Markets dislike uncertainty. That certainly holds when it's introduced to the outlook for a company whose shares have risen over 400% since mid-2013.
Thus the uncertainty created by earnings call remarks from Facebook (FB) CFO Dave Wehner about his company's 2017 performance led shares to drop 7% in after-hours trading on Wednesday, and open with a 4.7% decline on Thursday. But there are good reasons to avoid panicking.
Facebook was nearly unchanged going into its Wednesday call, after having beaten third-quarter estimates against a backdrop of high expectations.
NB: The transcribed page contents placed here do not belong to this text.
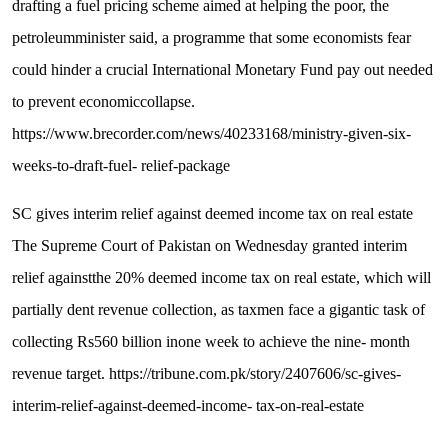
d
r
a
f
t
i
n
g
a
f
u
e
l
p
r
i
c
i
n
g
s
c
h
e
m
e
a
i
m
e
d
a
t
h
e
l
p
i
n
g
t
h
e
p
o
o
r
,
t
h
e
p
e
t
r
o
l
e
u
m
m
i
n
i
s
t
e
r
s
a
i
d
,
a
p
r
o
g
r
a
m
m
e
t
h
a
t
s
o
m
e
e
c
o
n
o
m
i
s
t
s
f
e
a
r
c
o
u
l
d
h
i
n
d
e
r
a
c
r
u
c
i
a
l
I
n
t
e
r
n
a
t
i
o
n
a
l
M
o
n
e
t
a
r
y
F
u
n
d
p
a
y
o
u
t
n
e
e
d
e
d
t
o
p
r
e
v
e
n
t
e
c
o
n
o
m
i
c
c
o
l
l
a
p
s
e
.
h
t
t
p
s
:
/
/
w
w
w
.
b
r
e
c
o
r
d
e
r
.
c
o
m
/
n
e
w
s
/
4
0
2
3
3
1
6
8
/
m
i
n
i
s
t
r
y
-
g
i
v
e
n
-
s
i
x
-
w
e
e
k
s
-
t
o
-
d
r
a
f
t
-
f
u
e
l
-
r
e
l
i
e
f
-
p
a
c
k
a
g
e
S
C
g
i
v
e
s
i
n
t
e
r
i
m
r
e
l
i
e
f
a
g
a
i
n
s
t
d
e
e
m
e
d
i
n
c
o
m
e
t
a
x
o
n
r
e
a
l
e
s
t
a
t
e
T
h
e
S
u
p
r
e
m
e
C
o
u
r
t
o
f
P
a
k
i
s
t
a
n
o
n
W
e
d
n
e
s
d
a
y
g
r
a
n
t
e
d
i
n
t
e
r
i
m
r
e
l
i
e
f
a
g
a
i
n
s
t
t
h
e
2
0
%
d
e
e
m
e
d
i
n
c
o
m
e
t
a
x
o
n
r
e
a
l
e
s
t
a
t
e
,
w
h
i
c
h
w
i
l
l
p
a
r
t
i
a
l
l
y
d
e
n
t
r
e
v
e
n
u
e
c
o
l
l
e
c
t
i
o
n
,
a
s
t
a
x
m
e
n
f
a
c
e
a
g
i
g
a
n
t
i
c
t
a
s
k
o
f
c
o
l
l
e
c
t
i
n
g
R
s
5
6
0
b
i
l
l
i
o
n
i
n
o
n
e
w
e
e
k
t
o
a
c
h
i
e
v
e
t
h
e
n
i
n
e
-
m
o
n
t
h
r
e
v
e
n
u
e
t
a
r
g
e
t
.
h
t
t
p
s
:
/
/
t
r
i
b
u
n
e
.
c
o
m
.
p
k
/
s
t
o
r
y
/
2
4
0
7
6
0
6
/
s
c
-
g
i
v
e
s
-
i
n
t
e
r
i
m
-
r
e
l
i
e
f
-
a
g
a
i
n
s
t
-
d
e
e
m
e
d
-
i
n
c
o
m
e
-
t
a
x
-
o
n
-
r
e
a
l
-
e
s
t
a
t
e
Adjusted EPS of $1.09 (up 91% annually) topped a $0.97 consensus with the help of slower spending growth -- total expenses rose 28%, down from Q2's 33% clip -- and a relatively low 25% tax rate. Revenue of $7.01 billion (up 56%) topped a $6.92 billion consensus thanks to a 59% increase in ad revenue to $6.82 billion.
But shares quickly went south after Wehner forecast Facebook's ad sales growth will "come down meaningfully" next year, as increases in the frequency at which ads are shown on Facebook's news feed (ad load) become "a less significant factor driving revenue growth after mid-2017." The ad load remarks are similar to ones made on Facebook's Q2 call.
Wehner also said 2017 would be "an aggressive investment year," with Facebook spending heavily on both talent and (due to its data center buildout) capital expenditures. This will follow a 2016 in which adjusted costs and expenses are expected to grow 40% to 45% (down slightly from a prior forecast of 45% to 50% growth).